The function get_n_substrings splits each translation by the stop codon characters (*) and returns the number of sub strings.

This information is fed to longest_orf_final which retrieves the sequence with the smallest number of splits i.e the longest contiguous sequence.

Note that to save the sequence of your longest orf you can redirect the output to file like this:

python3 longest_orf.py test_frames.faa test > seq_id.faa

Finally, if our longest orf translation has an in-frame stop codon the position of this codon in the sequence is printed to a text file.

Some thoughts

I found that counting the number of sub strings was more reliable than counting the number of * symbols in a given sequence when considering the presence of selenocysteine.

eg: Imagine this scenario.

Below we have two sequences both with 2 * symbols.

>seq_1

MAL*GCGYKC*

>seq_2

MVL*V*VVT

We see that seq_1 is more likely to be a real translation with the stop codon at the end of the translation, with the first * we encounter potentially a selenocysteine. The number of substrings here is 2.

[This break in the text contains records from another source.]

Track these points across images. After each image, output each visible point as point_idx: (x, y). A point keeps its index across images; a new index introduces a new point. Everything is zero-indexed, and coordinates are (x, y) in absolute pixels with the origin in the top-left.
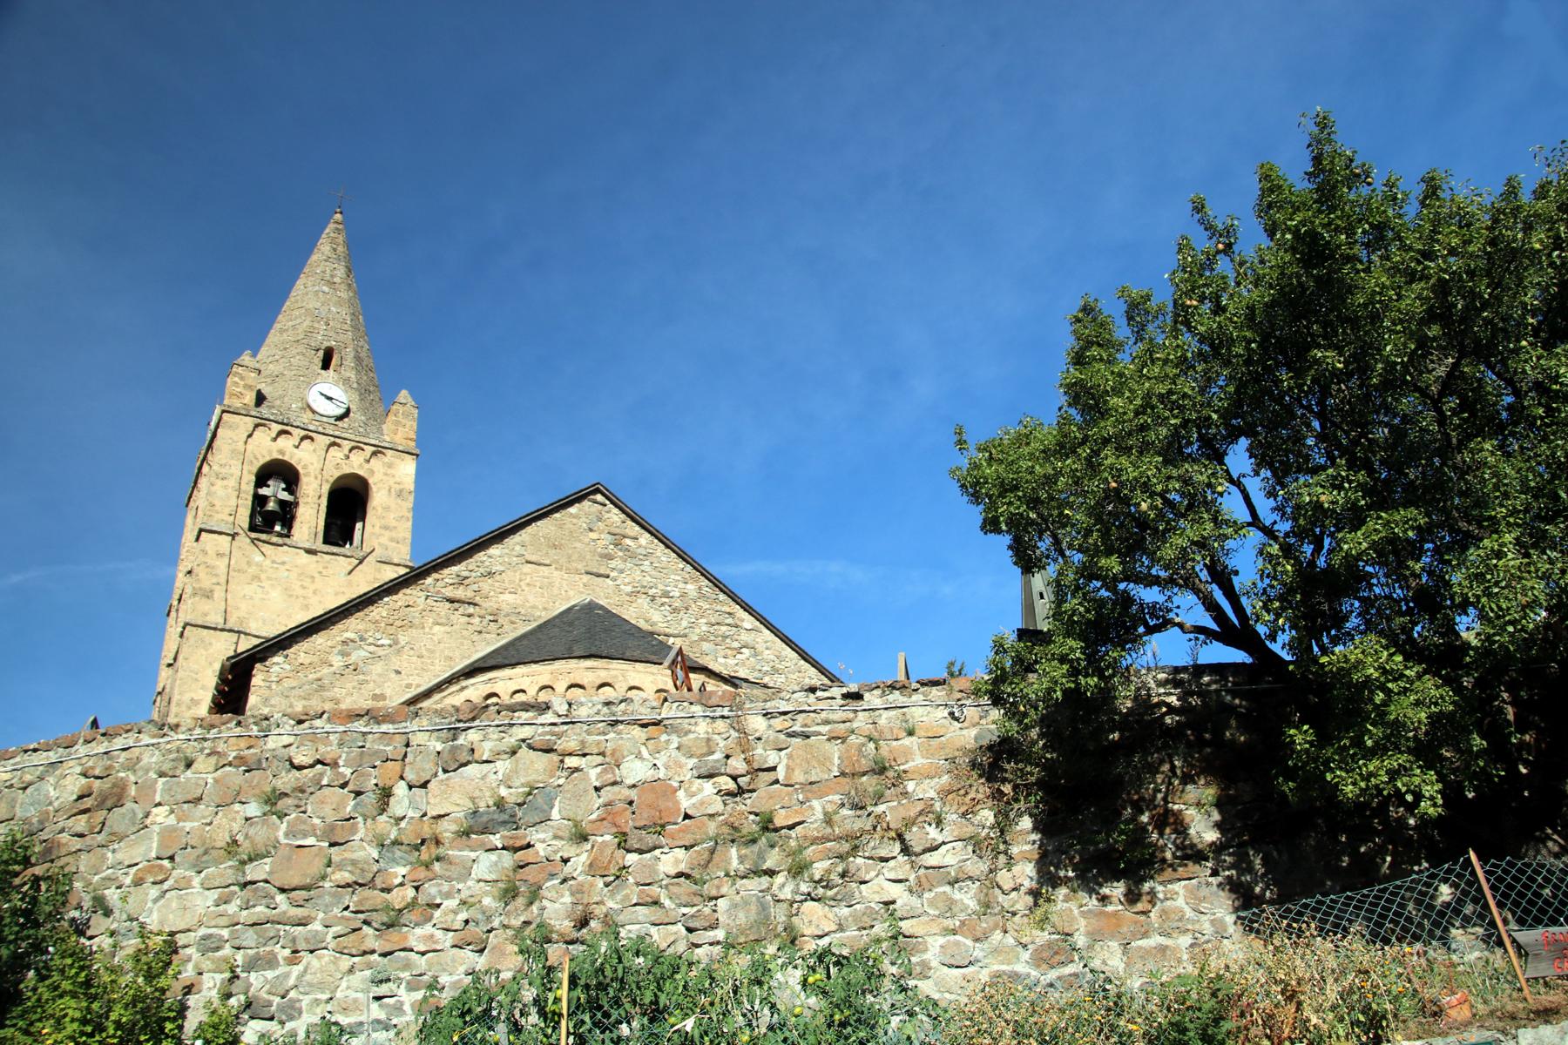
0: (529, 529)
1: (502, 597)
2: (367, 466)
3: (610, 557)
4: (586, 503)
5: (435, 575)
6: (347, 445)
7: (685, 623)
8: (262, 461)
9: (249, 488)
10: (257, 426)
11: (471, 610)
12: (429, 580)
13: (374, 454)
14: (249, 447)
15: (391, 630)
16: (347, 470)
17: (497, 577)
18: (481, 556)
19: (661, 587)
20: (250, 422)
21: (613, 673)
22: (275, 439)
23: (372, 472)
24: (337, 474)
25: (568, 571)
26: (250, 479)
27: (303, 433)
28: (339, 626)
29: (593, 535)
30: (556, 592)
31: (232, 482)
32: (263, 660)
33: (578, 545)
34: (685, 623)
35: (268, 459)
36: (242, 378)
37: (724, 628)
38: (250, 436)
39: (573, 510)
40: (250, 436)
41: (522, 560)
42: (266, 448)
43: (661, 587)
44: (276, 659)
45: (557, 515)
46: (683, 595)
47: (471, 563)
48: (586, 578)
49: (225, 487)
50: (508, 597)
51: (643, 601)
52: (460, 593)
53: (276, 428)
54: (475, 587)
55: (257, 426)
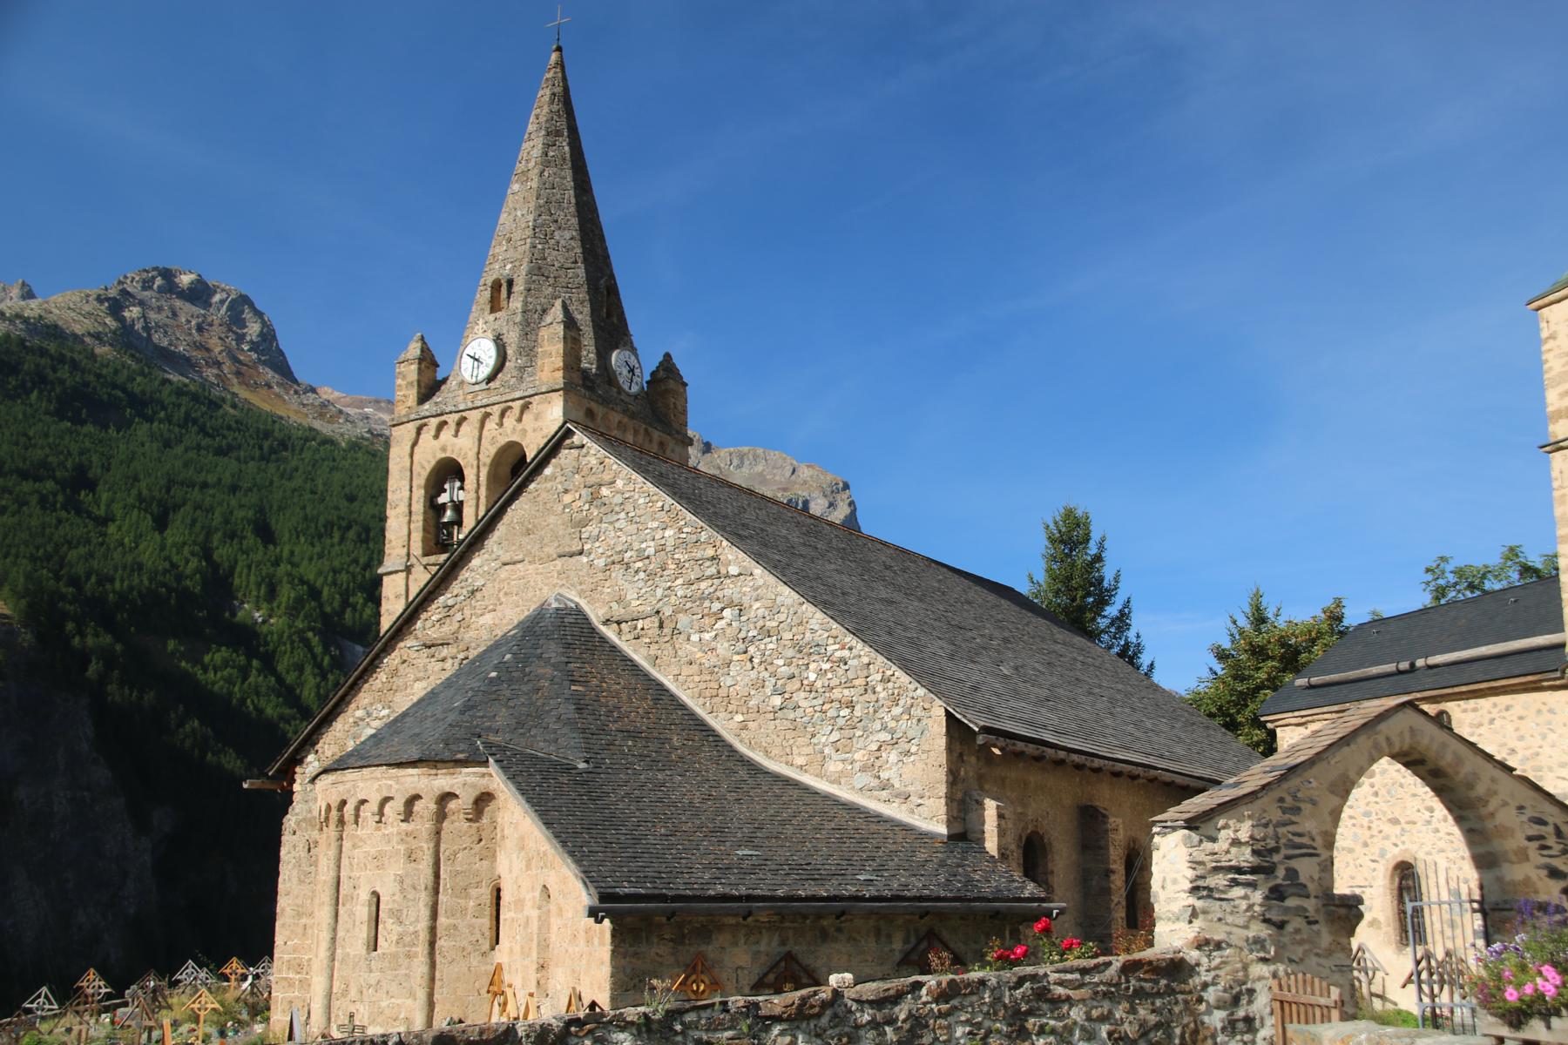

Looking at seq_2 we have two * characters but the number of substrings here is 3. So in this case the number of substrings is more informative than the number of * characters.

This method also, so far, does not require measuring the length of the substrings themselves so it’s fast.

There is another scenario:

>seq_1

MAL*GCGYKC*

>seq_2

MVL**VVVT

Which would give us both two * characters and two substrings, however, interestingly I have not yet come across an issue with this as the translations with two ** in a row usually also have a large number of substrings.

I have not yet come across a sequence that was incorrectly selected as the longest orf by this code but it may still happen, please, tell me if it does!